A CatBoost model taken from notebook to production — served via FastAPI with Docker containerization, Kubernetes orchestration, Prometheus observability, and automated CI/CD. The full ML engineering lifecycle.
Used-car pricing is a high-volume, high-stakes problem. Dealerships, online marketplaces, and auto lenders need fast, accurate price estimates to set competitive listings, flag underpriced inventory, and underwrite loans. A model sitting in a notebook doesn't solve any of those problems — it needs an API that's reliable, observable, and deployable.
This project demonstrates the full ML engineering lifecycle: taking a trained model and building the production infrastructure around it. Part 1 found the best model. Part 2 makes it actually useful.
Every prediction passes through validation, fuzzy correction, feature engineering, and model inference — the same pipeline used during training to eliminate training-serving skew.
The same pipeline.py transforms training data and API inputs. This eliminates training-serving skew — the most common silent failure mode in production ML.
Manufacturer, model, drivetrain, and fuel type are matched against the training vocabulary using SequenceMatcher. Typos get corrected with warnings, not rejections.
5 optional listing fields are filled with training-set medians when omitted. Users can submit 13 required fields and still get a reasonable prediction.
Prediction count, latency percentiles, and error rates exposed at /metrics. Middleware-based instrumentation keeps business logic untouched.

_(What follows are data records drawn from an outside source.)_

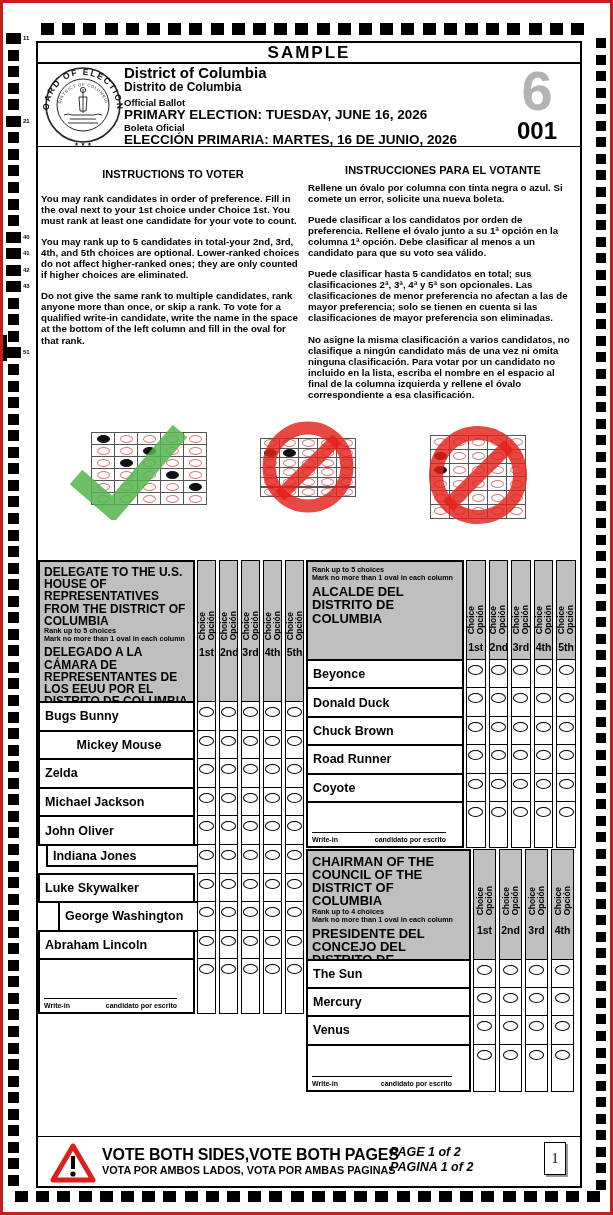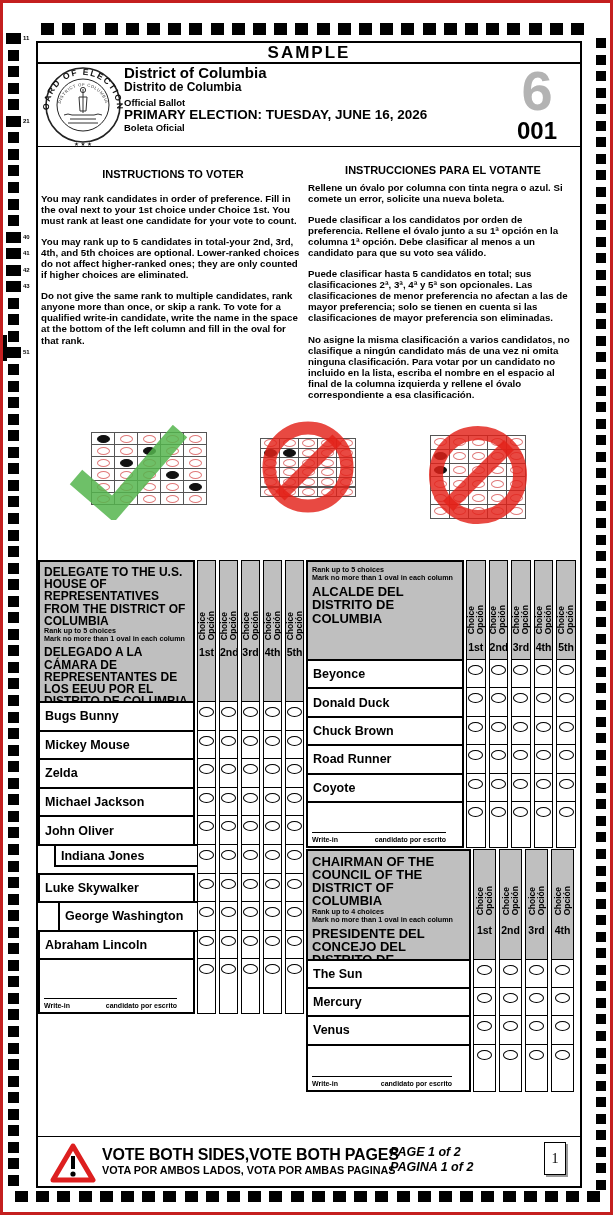--- a/index.html
+++ b/index.html
@@ -95,6 +95,7 @@
       <div class="h-small">Official Ballot</div>
       <div class="h-big">PRIMARY ELECTION: TUESDAY, JUNE 16, 2026</div>
       <div class="h-small" style="margin-top:1px;">Boleta Oficial</div>
+      <div class="h-big">ELECCIÓN PRIMARIA: MARTES, 16 DE JUNIO, 2026</div>
     </div>
 
     <div id="num-block">

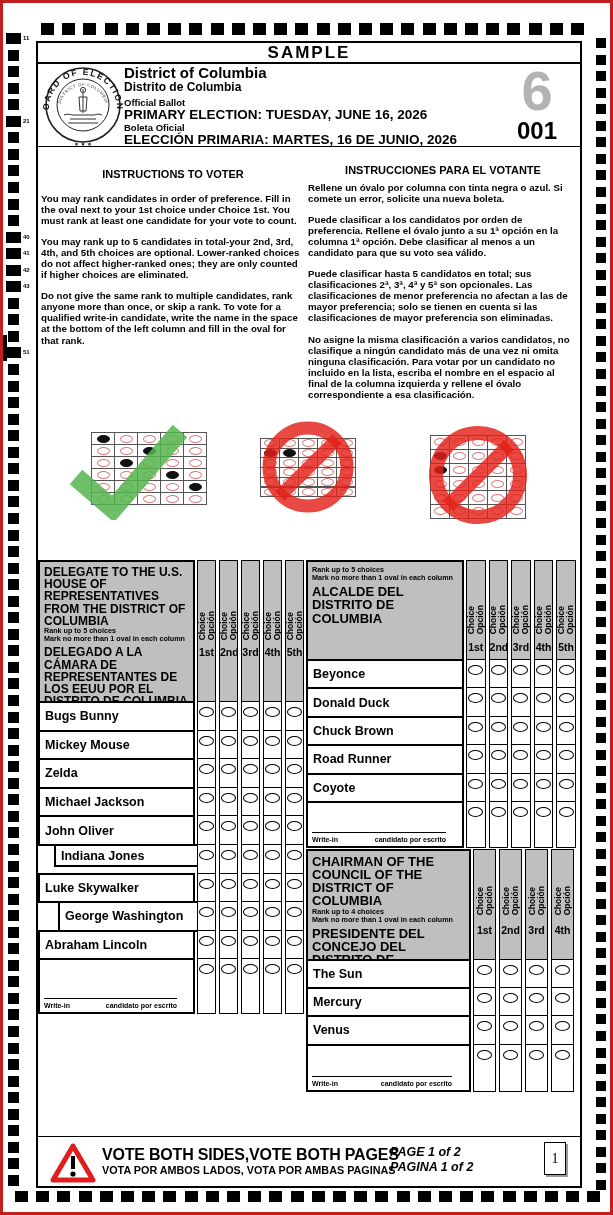--- a/index.html
+++ b/index.html
@@ -471,7 +471,7 @@
           <div class="ovalcell" style="left: 247px; top: 141px; width: 19px; height: 30.6px;">
             <div class="oval"></div>
           </div>
-          <div class="cell cname" style="left: 0px; top: 169.6px; width: 157px; height: 30.6px;">
+          <div class="cell cname" style="left: 0px; top: 169.6px; width: 157px; height: 30.6px; justify-content: center;">
             <span>Mickey Mouse</span>
           </div>
           <div class="ovalcell" style="left: 159px; top: 169.6px; width: 19px; height: 30.6px;">

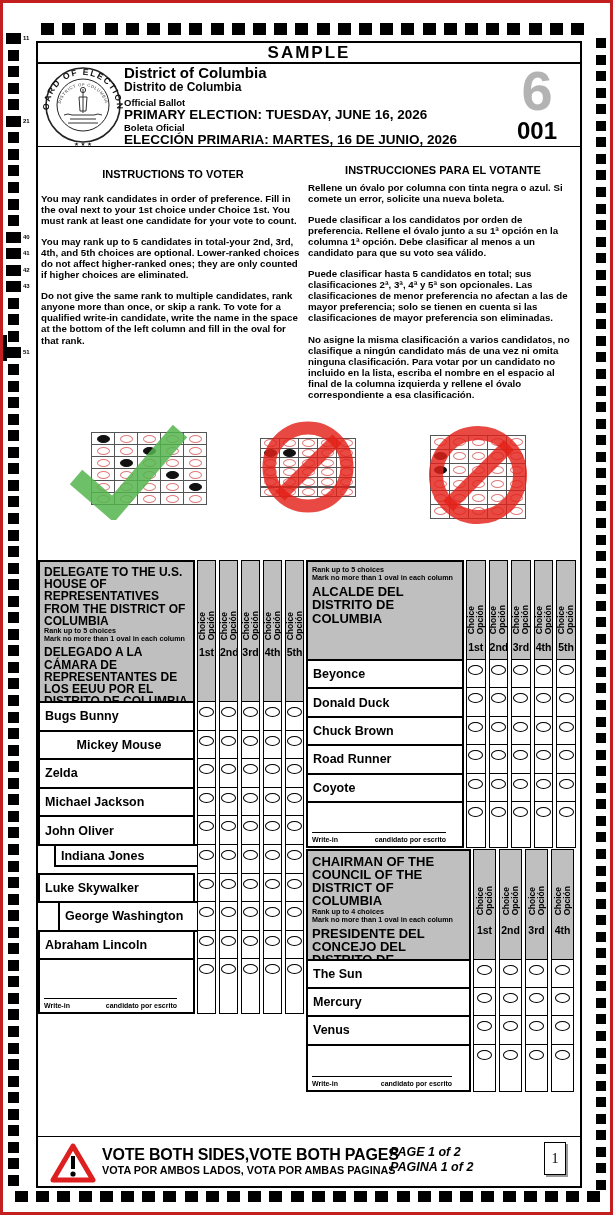--- a/index.html
+++ b/index.html
@@ -543,7 +543,7 @@
           <div class="ovalcell" style="left: 247px; top: 255.4px; width: 19px; height: 30.6px;">
             <div class="oval"></div>
           </div>
-          <div class="cell cname" style="left: 16px; top: 284px; width: 157px; height: 23px;">
+          <div class="cell cname" style="left: 8px; top: 284px; width: 157px; height: 23px;">
             <span>Indiana Jones</span>
           </div>
           <div class="ovalcell" style="left: 159px; top: 284px; width: 19px; height: 30.6px;">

Submit vehicle attributes via POST and receive a predicted listing price in USD. The API handles typo correction, color normalization, engine parsing, and optional field imputation automatically.
{
"manufacturer": "toyota",
"model": "camry le",
"year": 2020,
"mileage": 35000,
"engine": "2.5l i4 dohc 16v",
"transmission": "8 speed automatic",
"drivetrain": "fwd",
"fuel_type": "gasoline",
"exterior_color": "silver metallic",
"interior_color": "black leather",
"accidents_or_damage": 0,
"one_owner": 1,
"personal_use_only": 1
}
{
"predicted_price": 27474.00,
"currency": "USD",
"model_used": "CatBoost",
"warnings": [],
"input_echo": { ... }
}
The API exposes Prometheus-compatible metrics at /metrics, scraped automatically by Prometheus via Kubernetes annotations. A custom Grafana dashboard visualizes prediction throughput, latency, and errors in real time — the same observability stack used in production ML systems.
Every push to main triggers a GitHub Actions pipeline with a two-tier test strategy. PRs get fast unit test feedback; merges to main run integration tests against the real CatBoost model.